> _EXCERPT_
From: Gelman, Laurent 
Sent: mardi, 25. novembre 2008 11:20
To: 'Confocal Microscopy List'
Subject: RE: Protocol for imaging micro beads?

 

Hi Stuart,

 

In order to be able to assess and compare the performance of our
different microscopes over time and also to be able to compare our PSFs
with those obtained at other facilities, we have written a macro for
ImageJ which I attach to this mail. We started also to distribute it to
several facilities and hope we can collect after a while enough pictures
to know really how microscopes in different facilities really perform.

 

We make Point Spread Functions every week for all objectives on our
High-end microscopes on the facility. On our confocals, we typically
take 256x256 pixel images, with a pixel size of 60 to 70nm (zoom is
adjusted for each magnification). We actually make a stack with 100
planes separated by 200nm. Pixel dwell time ranges typically from 2us to
5us. Images are 12-bit.

 

In short, the Macro crops the image to make a region of 15uM around the
center of the bead, which is determined by the user by right-clicking on
it. It then makes XZ and XY projections of the PSF, displays them in a
window of 550x550 pixels together with the MIP of the stack (I can send
an example on request directly per e-mail). It also fit the PSF with a
Gaussian function and extracts FWHM laterally and axially. The functions
and the fits are displayed behind the PSF (one gets at the end a stack
with 2 slices, the PSF on slice#1 and the curves on slice#2).

 

We use beads from Molecular probes (PS-Speck microscope point source
kit, P-7220) and never experienced any photobleaching. We make a
1/10'000 dilution of the beads, lay tiny drops on a slide and let them
dry. Then we add a drop mounting medium (in our case Prolong Gold) and
cover with a coverslide.

> _DATA EXTRACTS_
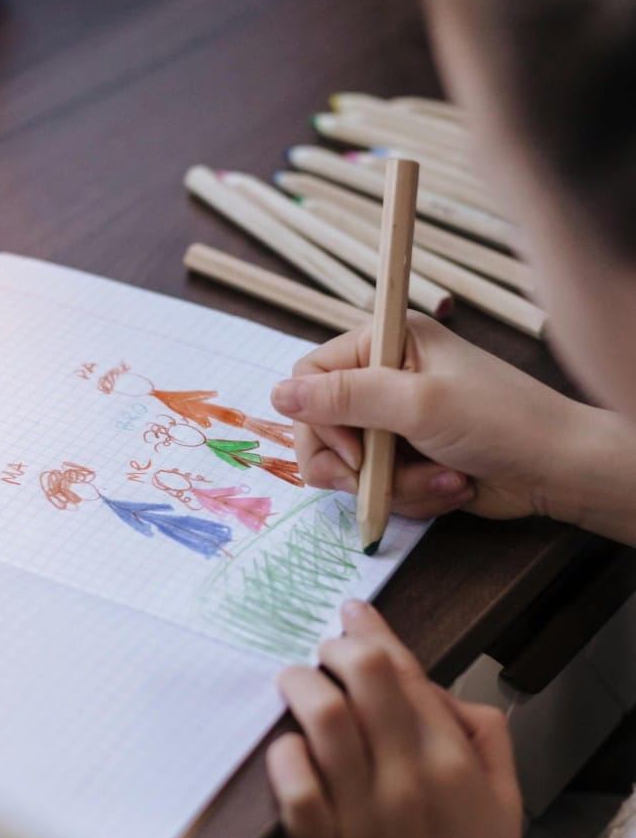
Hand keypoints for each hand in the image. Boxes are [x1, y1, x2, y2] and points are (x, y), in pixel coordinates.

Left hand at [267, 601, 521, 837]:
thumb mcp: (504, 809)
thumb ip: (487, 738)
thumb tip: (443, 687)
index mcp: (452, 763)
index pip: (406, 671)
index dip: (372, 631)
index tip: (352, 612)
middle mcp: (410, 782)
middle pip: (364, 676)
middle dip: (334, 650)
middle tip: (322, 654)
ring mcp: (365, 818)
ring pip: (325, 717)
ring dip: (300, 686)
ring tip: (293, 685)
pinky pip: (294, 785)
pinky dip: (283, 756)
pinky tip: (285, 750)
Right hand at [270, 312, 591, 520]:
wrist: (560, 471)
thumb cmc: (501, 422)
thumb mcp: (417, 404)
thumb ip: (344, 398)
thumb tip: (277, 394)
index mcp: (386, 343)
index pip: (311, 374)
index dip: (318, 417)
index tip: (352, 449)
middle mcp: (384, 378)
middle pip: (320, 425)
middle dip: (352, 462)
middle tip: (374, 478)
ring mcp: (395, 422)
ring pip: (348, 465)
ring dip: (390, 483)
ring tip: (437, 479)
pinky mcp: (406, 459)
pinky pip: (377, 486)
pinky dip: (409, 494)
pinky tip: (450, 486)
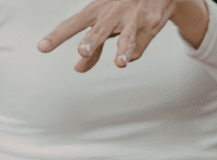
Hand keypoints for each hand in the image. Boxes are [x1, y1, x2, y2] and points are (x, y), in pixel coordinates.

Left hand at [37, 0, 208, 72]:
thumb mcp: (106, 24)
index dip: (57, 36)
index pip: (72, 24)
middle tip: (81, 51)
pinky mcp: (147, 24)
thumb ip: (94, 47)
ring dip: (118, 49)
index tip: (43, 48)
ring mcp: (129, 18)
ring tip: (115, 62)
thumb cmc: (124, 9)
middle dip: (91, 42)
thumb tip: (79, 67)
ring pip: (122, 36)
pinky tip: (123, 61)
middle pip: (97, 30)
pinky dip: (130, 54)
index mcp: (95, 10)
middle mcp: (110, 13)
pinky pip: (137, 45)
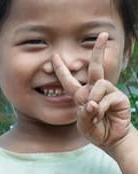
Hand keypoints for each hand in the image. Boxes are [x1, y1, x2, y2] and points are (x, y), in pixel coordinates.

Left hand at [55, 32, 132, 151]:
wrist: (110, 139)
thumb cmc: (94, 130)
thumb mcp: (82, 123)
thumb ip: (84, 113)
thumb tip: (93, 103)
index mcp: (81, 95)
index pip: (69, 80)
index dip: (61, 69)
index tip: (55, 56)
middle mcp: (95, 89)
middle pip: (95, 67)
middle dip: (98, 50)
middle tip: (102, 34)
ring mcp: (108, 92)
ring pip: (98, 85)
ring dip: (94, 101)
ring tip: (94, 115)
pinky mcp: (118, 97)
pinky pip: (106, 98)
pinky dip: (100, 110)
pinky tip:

==

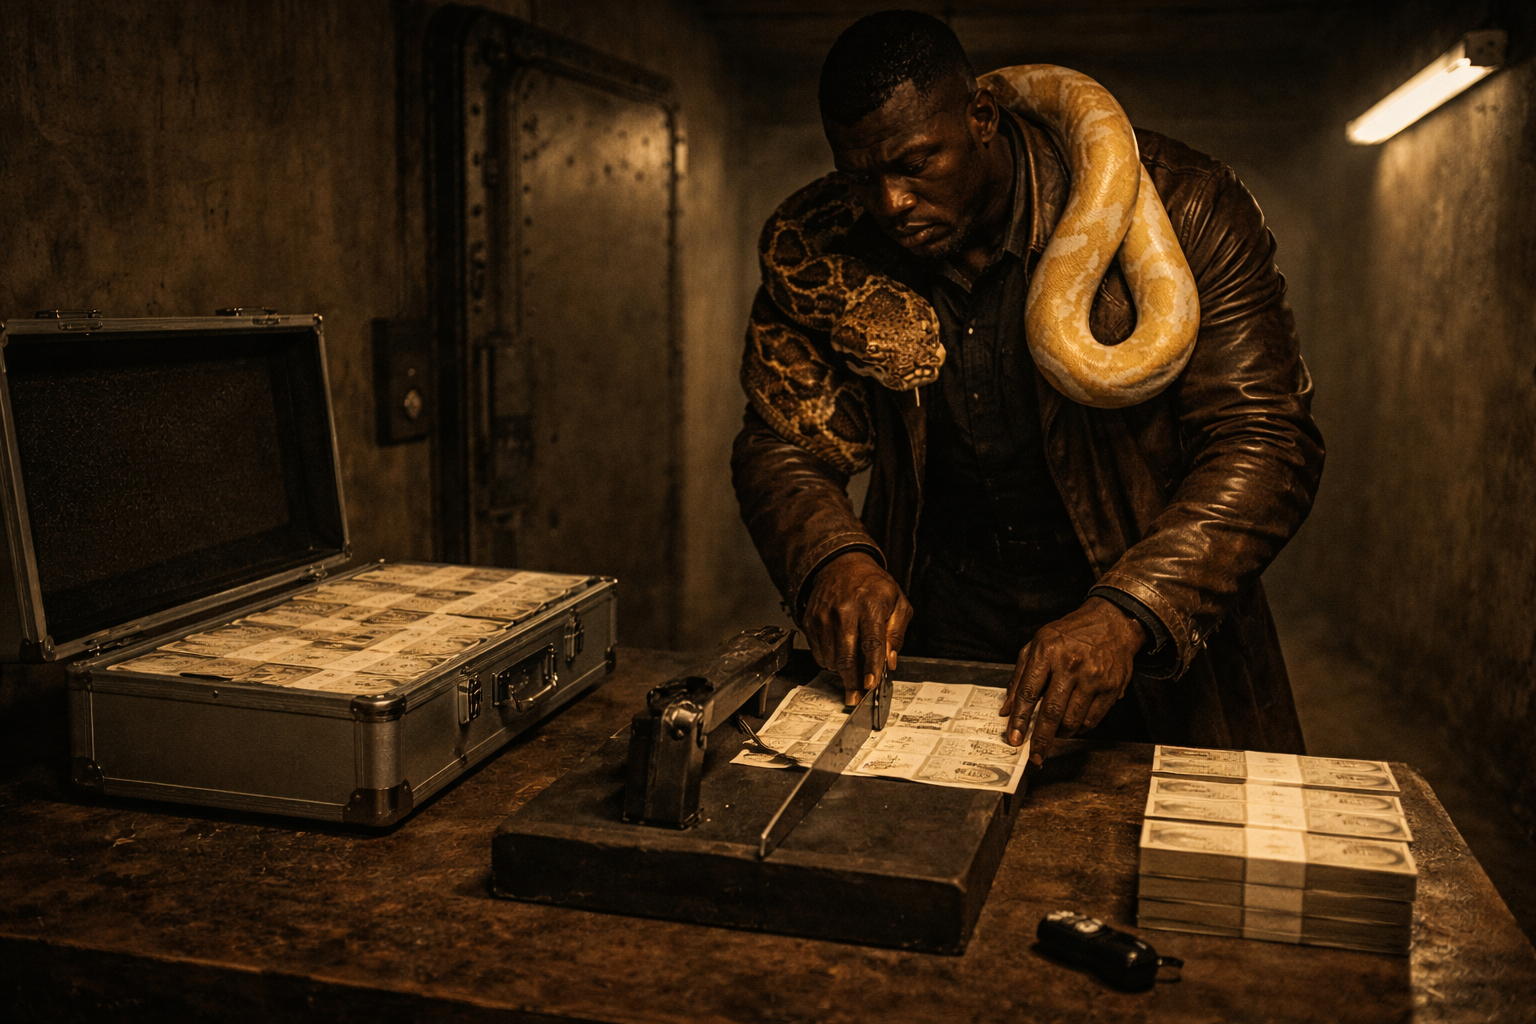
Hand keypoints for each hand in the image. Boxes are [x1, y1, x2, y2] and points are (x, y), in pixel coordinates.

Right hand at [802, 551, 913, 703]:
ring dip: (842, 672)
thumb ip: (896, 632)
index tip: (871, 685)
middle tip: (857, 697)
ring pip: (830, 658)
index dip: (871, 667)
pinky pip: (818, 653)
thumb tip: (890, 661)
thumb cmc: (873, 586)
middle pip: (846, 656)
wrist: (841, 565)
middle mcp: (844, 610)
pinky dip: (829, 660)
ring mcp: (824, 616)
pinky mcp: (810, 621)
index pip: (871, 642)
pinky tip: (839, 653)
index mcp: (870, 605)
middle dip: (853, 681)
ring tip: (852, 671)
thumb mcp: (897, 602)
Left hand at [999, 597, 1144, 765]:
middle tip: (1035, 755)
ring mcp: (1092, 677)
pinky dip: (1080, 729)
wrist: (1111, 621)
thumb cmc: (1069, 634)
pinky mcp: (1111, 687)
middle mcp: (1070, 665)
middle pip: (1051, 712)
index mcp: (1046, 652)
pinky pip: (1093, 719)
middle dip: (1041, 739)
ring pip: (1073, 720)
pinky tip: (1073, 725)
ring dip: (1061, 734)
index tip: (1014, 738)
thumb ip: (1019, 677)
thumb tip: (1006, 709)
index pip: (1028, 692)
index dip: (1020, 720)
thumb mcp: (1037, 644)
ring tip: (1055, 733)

> _WORK REQUEST A_
In one to three sentences, explain why the writer's facility wrote the ImageJ macro, according to the email about imaging micro beads.
> _WORK REQUEST B_
From the email about imaging micro beads, retype the passage starting with "In short, the" and going on through "curves on slice#2).".
The material stands apart from the email.

> _EXERCISE RESULT A_
The facility wrote the macro to assess and compare the performance of its different microscopes over time and to compare its PSFs with those obtained at other facilities. It is also being distributed to other facilities in the hope of collecting enough pictures to learn how microscopes at different facilities really perform.

> _EXERCISE RESULT B_
In short, the Macro crops the image to make a region of 15uM around the
center of the bead, which is determined by the user by right-clicking on
it. It then makes XZ and XY projections of the PSF, displays them in a
window of 550x550 pixels together with the MIP of the stack (I can send
an example on request directly per e-mail). It also fit the PSF with a
Gaussian function and extracts FWHM laterally and axially. The functions
and the fits are displayed behind the PSF (one gets at the end a stack
with 2 slices, the PSF on slice#1 and the curves on slice#2).